Data shown:
****************
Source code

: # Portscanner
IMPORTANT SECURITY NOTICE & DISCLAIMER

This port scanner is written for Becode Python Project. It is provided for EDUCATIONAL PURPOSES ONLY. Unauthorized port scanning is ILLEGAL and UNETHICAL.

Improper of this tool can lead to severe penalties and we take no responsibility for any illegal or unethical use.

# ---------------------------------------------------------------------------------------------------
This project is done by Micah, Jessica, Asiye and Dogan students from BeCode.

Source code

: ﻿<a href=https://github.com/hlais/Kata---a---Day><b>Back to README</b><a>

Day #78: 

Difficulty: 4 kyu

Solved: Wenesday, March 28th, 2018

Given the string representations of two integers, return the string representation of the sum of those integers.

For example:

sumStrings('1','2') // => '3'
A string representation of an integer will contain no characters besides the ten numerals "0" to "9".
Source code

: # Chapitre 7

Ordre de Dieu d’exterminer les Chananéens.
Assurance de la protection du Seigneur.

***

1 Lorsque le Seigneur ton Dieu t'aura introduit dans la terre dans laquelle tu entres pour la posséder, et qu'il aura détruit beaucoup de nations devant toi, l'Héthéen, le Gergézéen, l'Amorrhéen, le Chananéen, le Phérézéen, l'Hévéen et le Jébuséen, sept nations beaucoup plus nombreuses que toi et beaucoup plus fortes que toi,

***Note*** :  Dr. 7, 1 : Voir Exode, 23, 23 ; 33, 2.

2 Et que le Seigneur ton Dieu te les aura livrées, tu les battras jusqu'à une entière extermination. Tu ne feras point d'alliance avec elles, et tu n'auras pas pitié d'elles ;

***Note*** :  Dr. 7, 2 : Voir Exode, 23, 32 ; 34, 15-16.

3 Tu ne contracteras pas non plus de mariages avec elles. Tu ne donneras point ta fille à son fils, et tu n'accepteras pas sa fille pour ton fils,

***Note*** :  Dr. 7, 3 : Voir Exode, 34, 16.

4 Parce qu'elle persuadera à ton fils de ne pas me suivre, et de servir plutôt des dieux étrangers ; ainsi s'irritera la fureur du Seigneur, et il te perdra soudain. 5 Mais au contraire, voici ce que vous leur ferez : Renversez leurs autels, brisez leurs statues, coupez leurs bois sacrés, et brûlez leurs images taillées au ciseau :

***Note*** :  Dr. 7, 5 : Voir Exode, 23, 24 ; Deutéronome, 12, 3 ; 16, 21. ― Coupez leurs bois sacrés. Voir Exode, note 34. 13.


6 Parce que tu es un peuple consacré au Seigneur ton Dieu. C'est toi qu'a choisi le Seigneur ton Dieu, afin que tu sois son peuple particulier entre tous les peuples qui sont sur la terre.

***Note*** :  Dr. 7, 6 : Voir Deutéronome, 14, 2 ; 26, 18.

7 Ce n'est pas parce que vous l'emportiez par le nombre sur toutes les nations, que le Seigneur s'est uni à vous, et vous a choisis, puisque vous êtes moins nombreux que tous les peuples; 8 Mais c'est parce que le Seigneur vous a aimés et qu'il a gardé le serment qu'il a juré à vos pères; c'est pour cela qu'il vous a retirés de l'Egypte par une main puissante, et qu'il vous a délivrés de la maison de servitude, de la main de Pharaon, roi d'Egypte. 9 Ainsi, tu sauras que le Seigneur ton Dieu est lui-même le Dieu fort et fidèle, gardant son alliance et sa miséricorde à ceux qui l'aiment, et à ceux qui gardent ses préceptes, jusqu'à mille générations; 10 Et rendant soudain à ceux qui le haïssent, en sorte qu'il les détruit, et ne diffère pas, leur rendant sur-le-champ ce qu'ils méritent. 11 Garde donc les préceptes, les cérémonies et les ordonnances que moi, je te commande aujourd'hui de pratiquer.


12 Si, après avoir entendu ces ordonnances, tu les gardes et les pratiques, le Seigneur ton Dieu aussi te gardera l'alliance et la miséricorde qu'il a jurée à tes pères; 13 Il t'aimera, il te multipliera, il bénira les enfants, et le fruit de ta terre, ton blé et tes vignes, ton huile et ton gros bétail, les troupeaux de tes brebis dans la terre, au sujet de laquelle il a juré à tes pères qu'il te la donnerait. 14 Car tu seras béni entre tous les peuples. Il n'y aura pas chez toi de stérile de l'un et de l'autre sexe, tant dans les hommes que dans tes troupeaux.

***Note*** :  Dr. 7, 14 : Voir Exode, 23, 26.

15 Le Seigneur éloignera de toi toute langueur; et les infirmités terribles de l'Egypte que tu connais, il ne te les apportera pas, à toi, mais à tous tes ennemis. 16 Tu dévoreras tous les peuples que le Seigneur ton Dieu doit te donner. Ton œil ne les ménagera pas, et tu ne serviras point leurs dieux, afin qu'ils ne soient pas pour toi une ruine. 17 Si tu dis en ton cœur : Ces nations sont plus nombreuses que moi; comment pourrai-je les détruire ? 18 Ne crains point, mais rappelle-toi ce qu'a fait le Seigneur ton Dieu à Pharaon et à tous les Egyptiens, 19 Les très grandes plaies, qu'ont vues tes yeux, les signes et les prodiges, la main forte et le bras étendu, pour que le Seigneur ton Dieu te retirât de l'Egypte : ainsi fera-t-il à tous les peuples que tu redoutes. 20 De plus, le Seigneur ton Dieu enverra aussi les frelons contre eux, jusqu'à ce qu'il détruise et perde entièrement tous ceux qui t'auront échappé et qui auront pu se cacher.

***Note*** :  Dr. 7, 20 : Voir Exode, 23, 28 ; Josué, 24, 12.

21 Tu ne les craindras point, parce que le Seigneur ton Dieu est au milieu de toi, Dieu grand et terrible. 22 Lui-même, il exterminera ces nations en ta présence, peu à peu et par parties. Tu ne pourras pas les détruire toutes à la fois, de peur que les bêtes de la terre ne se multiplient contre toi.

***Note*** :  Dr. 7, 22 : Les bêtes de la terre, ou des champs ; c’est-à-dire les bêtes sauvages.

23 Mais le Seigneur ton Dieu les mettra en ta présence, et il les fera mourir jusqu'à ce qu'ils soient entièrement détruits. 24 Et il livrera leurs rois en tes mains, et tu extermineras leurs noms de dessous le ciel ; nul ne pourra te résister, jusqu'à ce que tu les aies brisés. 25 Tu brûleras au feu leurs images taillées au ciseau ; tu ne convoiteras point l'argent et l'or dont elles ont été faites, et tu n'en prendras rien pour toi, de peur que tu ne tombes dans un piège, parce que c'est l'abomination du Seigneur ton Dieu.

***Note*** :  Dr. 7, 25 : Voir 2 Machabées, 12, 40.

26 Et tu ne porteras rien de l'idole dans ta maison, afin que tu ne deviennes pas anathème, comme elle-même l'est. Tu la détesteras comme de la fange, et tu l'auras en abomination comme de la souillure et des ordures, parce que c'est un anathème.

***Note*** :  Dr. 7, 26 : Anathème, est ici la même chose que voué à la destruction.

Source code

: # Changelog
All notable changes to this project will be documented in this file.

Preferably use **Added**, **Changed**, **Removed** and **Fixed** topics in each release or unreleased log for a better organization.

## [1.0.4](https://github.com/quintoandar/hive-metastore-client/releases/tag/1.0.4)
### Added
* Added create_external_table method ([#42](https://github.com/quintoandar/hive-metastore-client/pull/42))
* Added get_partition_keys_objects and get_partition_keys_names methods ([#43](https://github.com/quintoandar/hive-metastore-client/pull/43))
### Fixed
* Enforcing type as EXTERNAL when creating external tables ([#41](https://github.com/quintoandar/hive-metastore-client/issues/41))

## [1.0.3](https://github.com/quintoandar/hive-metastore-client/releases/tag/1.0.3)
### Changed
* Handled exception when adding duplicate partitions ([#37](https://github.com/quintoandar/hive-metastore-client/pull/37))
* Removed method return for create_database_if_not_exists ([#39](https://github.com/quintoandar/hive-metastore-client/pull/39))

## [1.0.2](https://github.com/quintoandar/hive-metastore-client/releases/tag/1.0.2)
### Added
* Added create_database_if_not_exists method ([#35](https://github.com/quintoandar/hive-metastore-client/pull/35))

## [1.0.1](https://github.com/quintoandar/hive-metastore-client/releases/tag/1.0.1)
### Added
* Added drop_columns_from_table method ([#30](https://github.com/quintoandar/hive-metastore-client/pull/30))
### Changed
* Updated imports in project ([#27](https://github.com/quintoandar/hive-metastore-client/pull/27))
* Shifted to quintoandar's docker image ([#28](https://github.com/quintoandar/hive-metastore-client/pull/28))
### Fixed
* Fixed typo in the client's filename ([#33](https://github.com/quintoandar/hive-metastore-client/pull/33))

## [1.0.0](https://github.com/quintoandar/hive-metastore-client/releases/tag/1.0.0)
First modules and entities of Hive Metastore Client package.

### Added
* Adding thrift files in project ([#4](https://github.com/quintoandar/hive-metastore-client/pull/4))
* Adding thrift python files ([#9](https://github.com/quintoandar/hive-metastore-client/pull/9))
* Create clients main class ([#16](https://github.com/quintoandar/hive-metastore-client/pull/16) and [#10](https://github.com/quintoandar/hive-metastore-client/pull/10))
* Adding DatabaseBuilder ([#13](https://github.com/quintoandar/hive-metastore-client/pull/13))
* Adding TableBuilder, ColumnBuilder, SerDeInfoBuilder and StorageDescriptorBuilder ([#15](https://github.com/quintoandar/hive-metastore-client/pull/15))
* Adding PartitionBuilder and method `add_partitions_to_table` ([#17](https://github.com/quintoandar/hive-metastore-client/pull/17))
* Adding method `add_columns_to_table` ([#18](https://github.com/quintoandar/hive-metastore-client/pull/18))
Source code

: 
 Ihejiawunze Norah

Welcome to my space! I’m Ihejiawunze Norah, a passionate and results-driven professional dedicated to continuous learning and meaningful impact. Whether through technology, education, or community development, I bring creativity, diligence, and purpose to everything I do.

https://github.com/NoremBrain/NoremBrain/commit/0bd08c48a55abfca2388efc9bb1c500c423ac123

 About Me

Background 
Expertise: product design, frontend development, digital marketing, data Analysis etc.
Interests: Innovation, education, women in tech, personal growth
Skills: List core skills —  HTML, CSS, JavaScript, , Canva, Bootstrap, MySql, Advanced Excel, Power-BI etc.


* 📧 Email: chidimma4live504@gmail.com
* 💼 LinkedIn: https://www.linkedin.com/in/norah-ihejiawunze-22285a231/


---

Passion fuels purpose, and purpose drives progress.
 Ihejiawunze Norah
****************
Your goal:
Of the lines above, retype only those from the line containing "23 ; 33, 2." through the line containing "7 Ce n'est pas", including both, exactly.

Result below:
***Note*** :  Dr. 7, 1 : Voir Exode, 23, 23 ; 33, 2.

2 Et que le Seigneur ton Dieu te les aura livrées, tu les battras jusqu'à une entière extermination. Tu ne feras point d'alliance avec elles, et tu n'auras pas pitié d'elles ;

***Note*** :  Dr. 7, 2 : Voir Exode, 23, 32 ; 34, 15-16.

3 Tu ne contracteras pas non plus de mariages avec elles. Tu ne donneras point ta fille à son fils, et tu n'accepteras pas sa fille pour ton fils,

***Note*** :  Dr. 7, 3 : Voir Exode, 34, 16.

4 Parce qu'elle persuadera à ton fils de ne pas me suivre, et de servir plutôt des dieux étrangers ; ainsi s'irritera la fureur du Seigneur, et il te perdra soudain. 5 Mais au contraire, voici ce que vous leur ferez : Renversez leurs autels, brisez leurs statues, coupez leurs bois sacrés, et brûlez leurs images taillées au ciseau :

***Note*** :  Dr. 7, 5 : Voir Exode, 23, 24 ; Deutéronome, 12, 3 ; 16, 21. ― Coupez leurs bois sacrés. Voir Exode, note 34. 13.


6 Parce que tu es un peuple consacré au Seigneur ton Dieu. C'est toi qu'a choisi le Seigneur ton Dieu, afin que tu sois son peuple particulier entre tous les peuples qui sont sur la terre.

***Note*** :  Dr. 7, 6 : Voir Deutéronome, 14, 2 ; 26, 18.

7 Ce n'est pas parce que vous l'emportiez par le nombre sur toutes les nations, que le Seigneur s'est uni à vous, et vous a choisis, puisque vous êtes moins nombreux que tous les peuples; 8 Mais c'est parce que le Seigneur vous a aimés et qu'il a gardé le serment qu'il a juré à vos pères; c'est pour cela qu'il vous a retirés de l'Egypte par une main puissante, et qu'il vous a délivrés de la maison de servitude, de la main de Pharaon, roi d'Egypte. 9 Ainsi, tu sauras que le Seigneur ton Dieu est lui-même le Dieu fort et fidèle, gardant son alliance et sa miséricorde à ceux qui l'aiment, et à ceux qui gardent ses préceptes, jusqu'à mille générations; 10 Et rendant soudain à ceux qui le haïssent, en sorte qu'il les détruit, et ne diffère pas, leur rendant sur-le-champ ce qu'ils méritent. 11 Garde donc les préceptes, les cérémonies et les ordonnances que moi, je te commande aujourd'hui de pratiquer.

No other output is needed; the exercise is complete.